By Reagan Malumo
“Enough is enough, we have suffered a lot,” read one placard held by an NBC worker during the ongoing NBC strike at Katima Mulilo that has severely affected the popular Silozi Service.
NBC employees at Katima Mulilo staged a strike as well, joining colleagues involved in a crippling countrywide work stoppage.
Throughout the day, the NBC has been playing music non-stop as there is no local programming for both local and international news and for several of its well-liked phone-in and other programmes.
Apart from the music, there is a blackout of a variety of services provided through the Silozi Service on which many people rely.
For example, there are no announcements of funerals and stolen goods recovered and for personal greetings, leaving many people disappointed.
And the local version of the popular Open Line, ‘Maikuto’, is affected.
Workers have vowed to continue picketing its premises until their demands for a salary increase of six percent and a nine percent across-the-board hike backdated to 2003 are fulfilled.
Villagers in the remotest parts of the Caprivi are among the worst affected because they are completely cut off. They do not have any other news medium through which they may be updated, and to make matters worse, they do not have a clue on what is happening about the strike as well.
Some people long used to uninterrupted radio service even during the colonial era are wondering how workers at such an important institution like the NBC could go on strike.
But since Tuesday morning, all NBC employees at Katima Mulilo, except the manager and the security guards, could be seen picketing in the sun as the overcast conditions made the weather cold and strikers rather went in search of the available warmth.

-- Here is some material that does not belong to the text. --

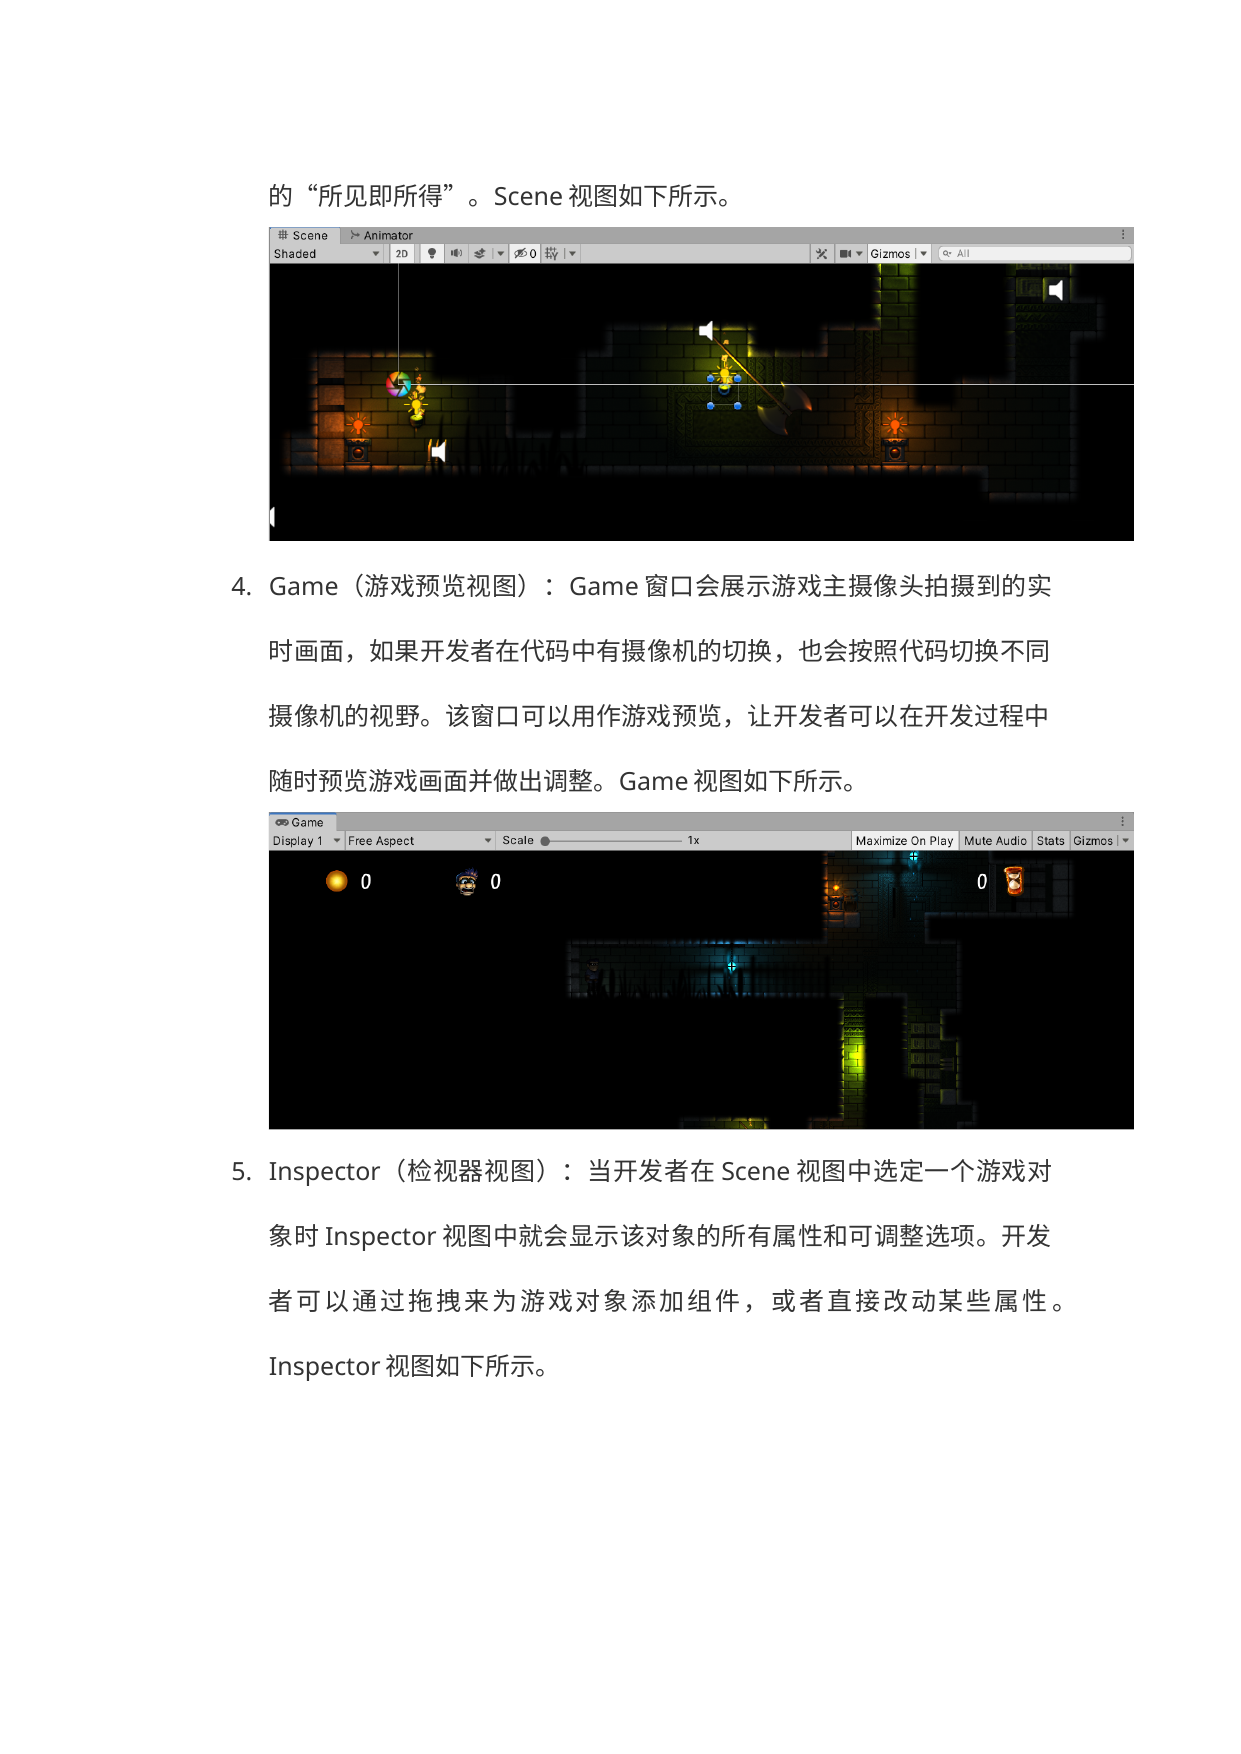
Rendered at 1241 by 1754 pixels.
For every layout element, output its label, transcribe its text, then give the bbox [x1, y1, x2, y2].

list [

“Look at me, I am very thin because of hunger and my salary is very small,” complained one NBC employee.
“We are sitting outside here and we are seeing a lot of people who are coming to put their death announcements in the box but no one is going to open the announcement box and announce them if they don’t give us our money,” said another NBC employee.
According to the manager of the NBC Silozi Service, Patrick Nzundamo, members of the public are depositing messages at the station but are being told there would be no broadcasting until further notice.
“The solution must come from the NBC management in Windhoek, because they are the ones who are busy discussing with the unions and the Government to try to resolve the issue.
“And it is not only the Silozi Service, but all the 10 NBC radio services countrywide are affected the same way.”